What you need to do:
Restate the data below word for word, and let no image into your version.

Stored data entries:
⟨
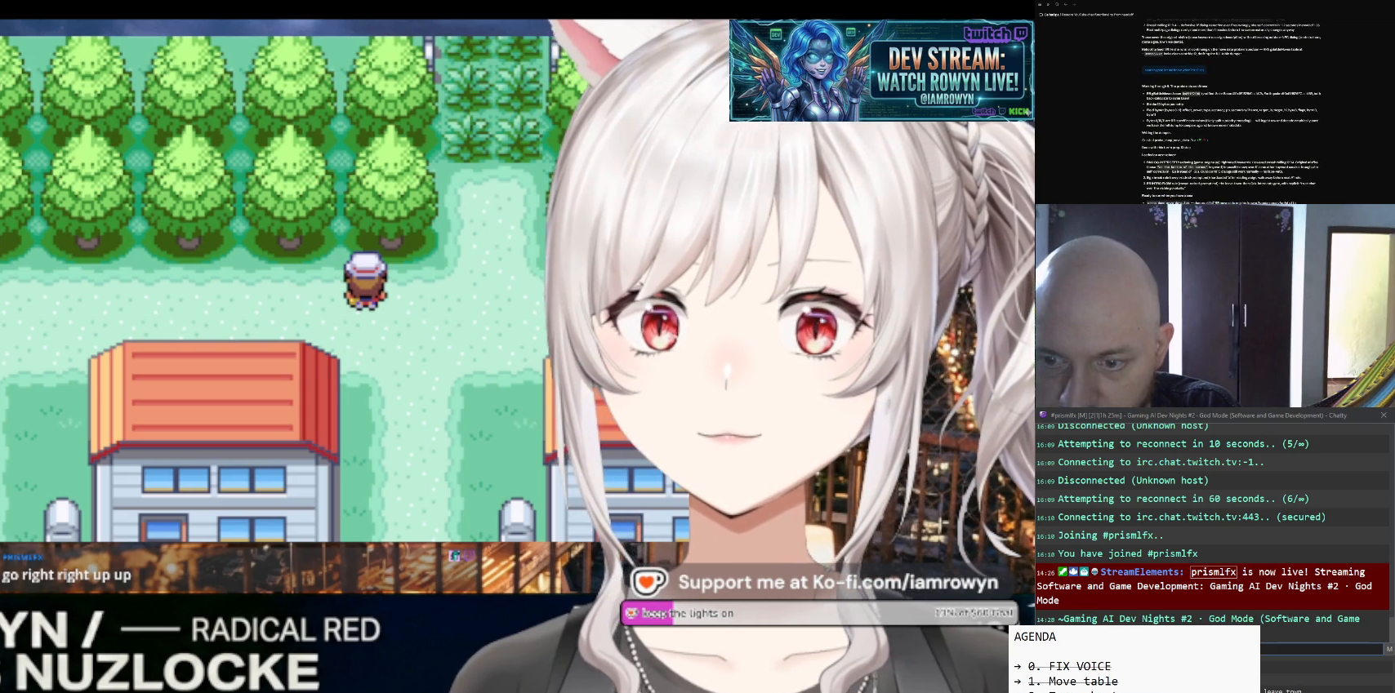
{"buttons": ["DPAD_UP"], "events": []}
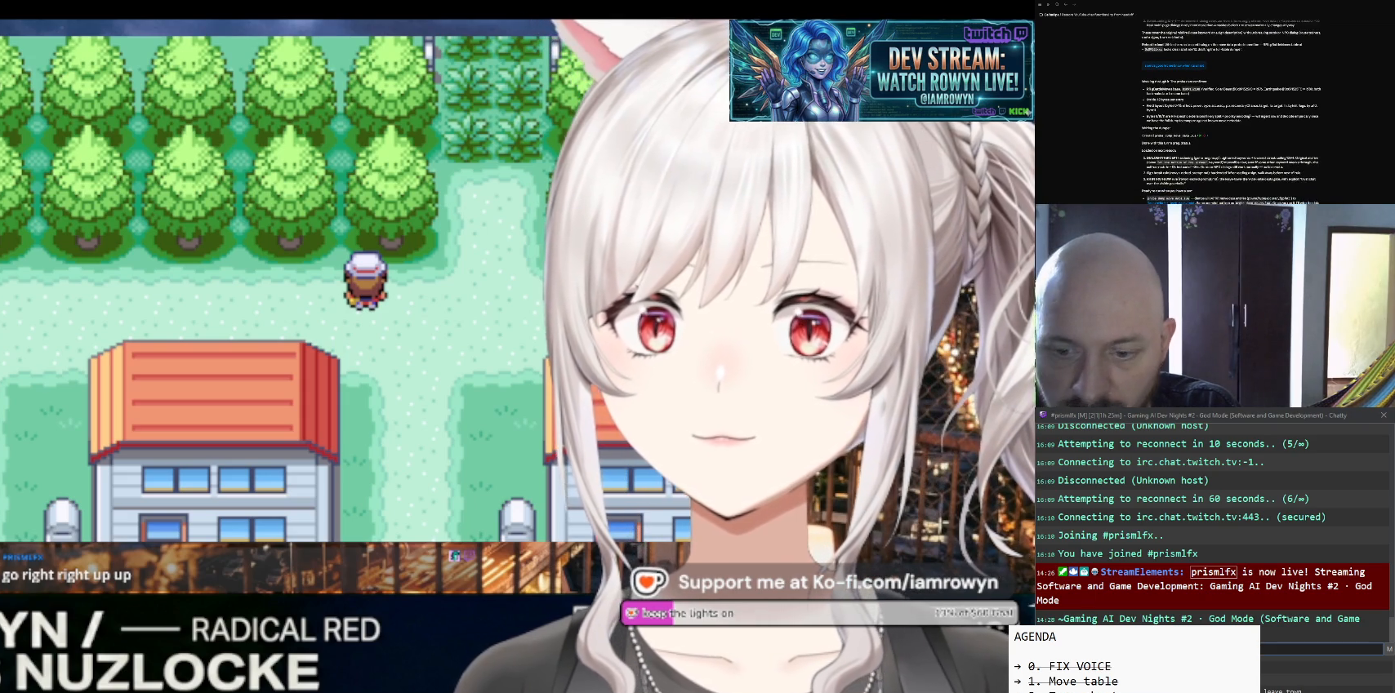
{"buttons": ["DPAD_UP"], "events": []}
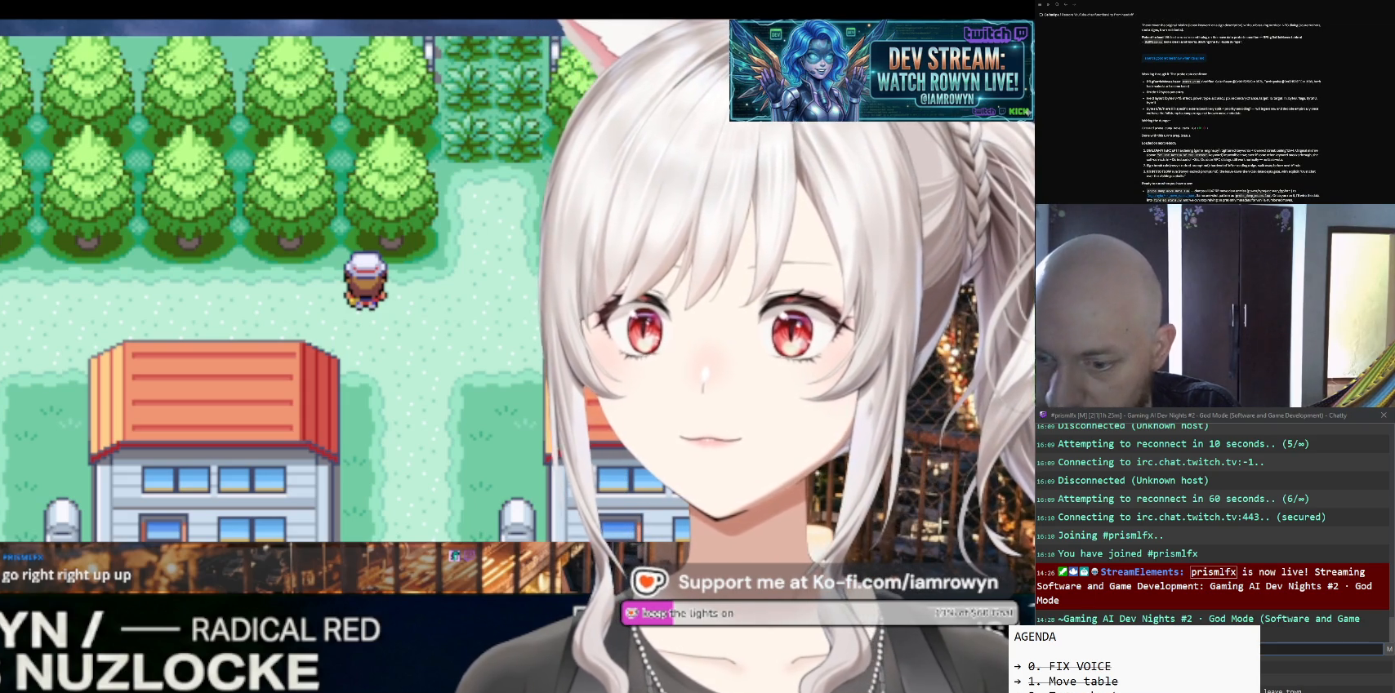
{"buttons": ["DPAD_UP"], "events": []}
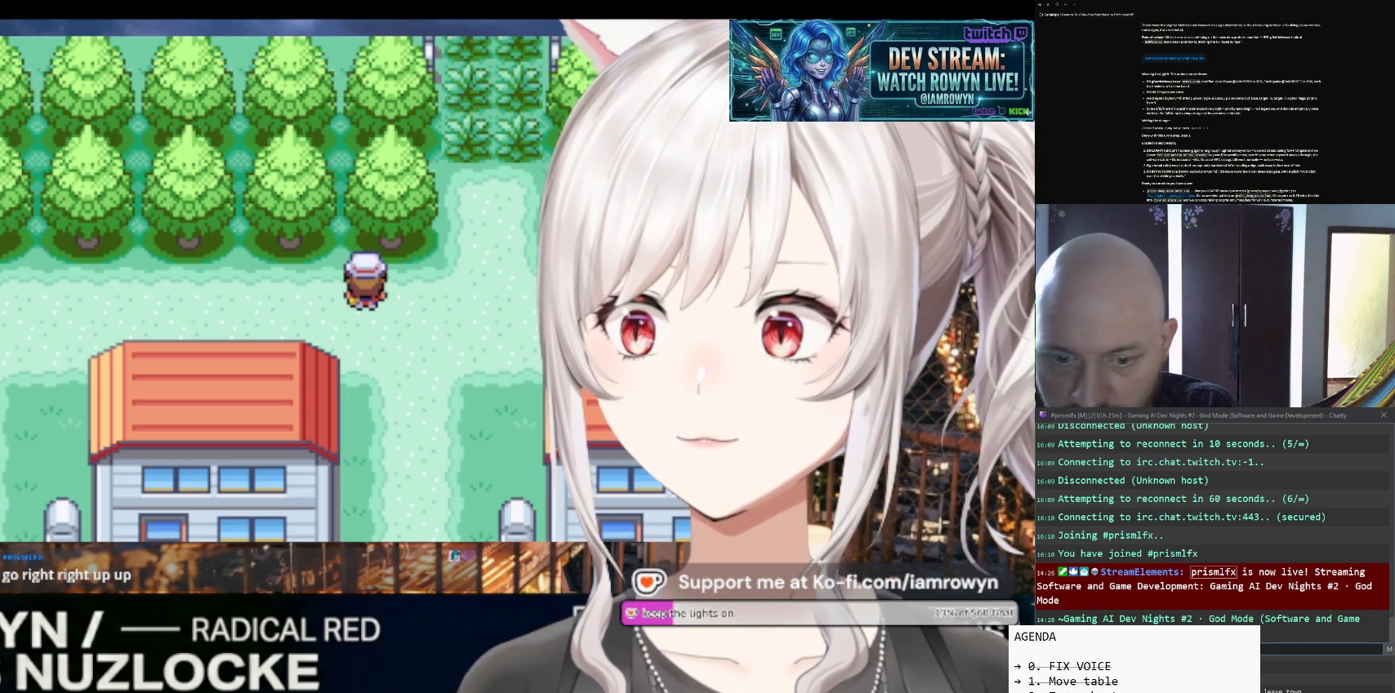
{"buttons": ["DPAD_UP"], "events": []}
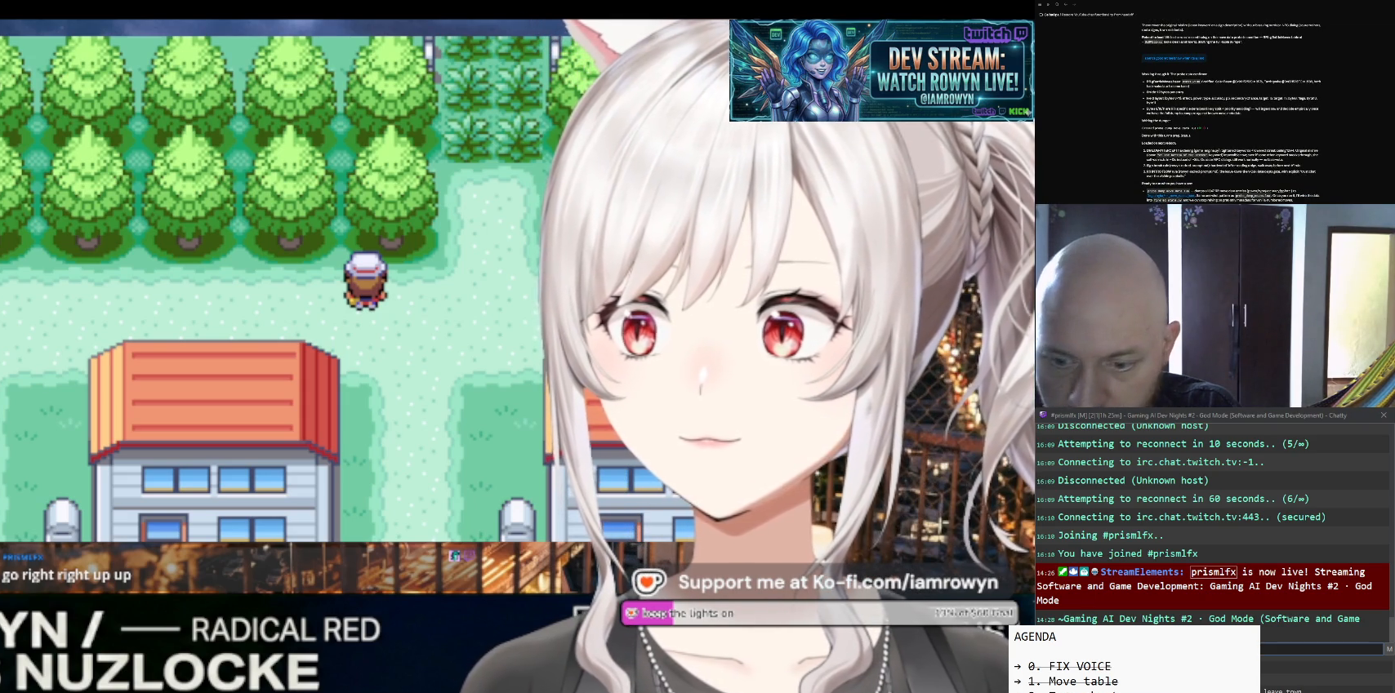
{"buttons": ["DPAD_UP"], "events": []}
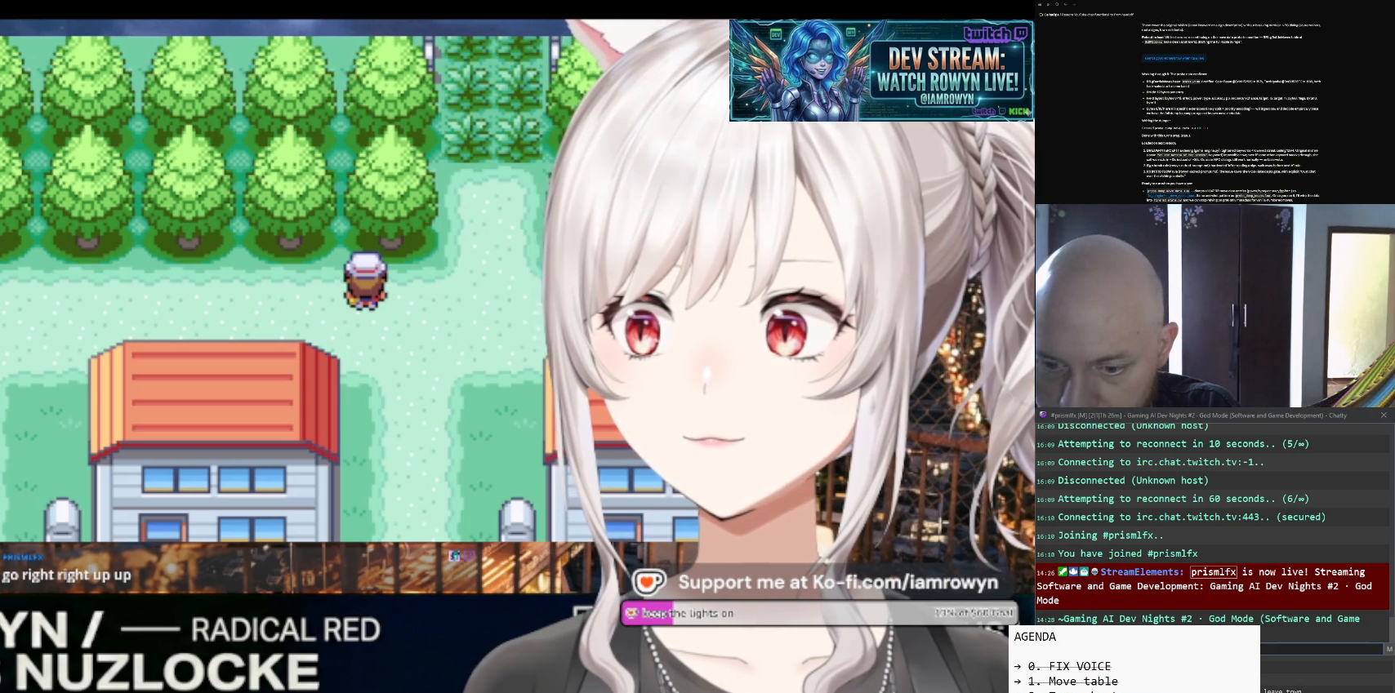
{"buttons": ["DPAD_UP"], "events": []}
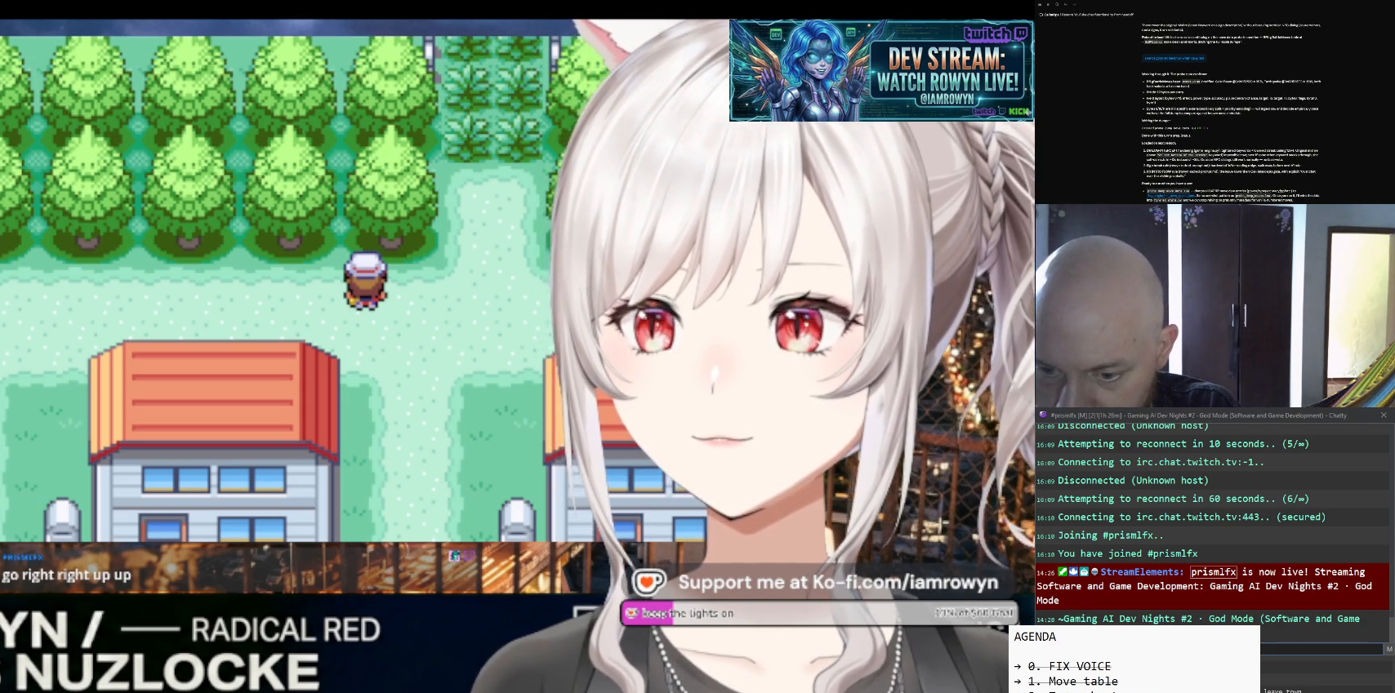
{"buttons": ["DPAD_UP"], "events": []}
⟩
Solution:
{"buttons": ["DPAD_UP"], "events": []}
{"buttons": ["DPAD_UP"], "events": []}
{"buttons": ["DPAD_UP"], "events": []}
{"buttons": ["DPAD_UP"], "events": []}
{"buttons": ["DPAD_UP"], "events": []}
{"buttons": ["DPAD_UP"], "events": []}
{"buttons": ["DPAD_UP"], "events": []}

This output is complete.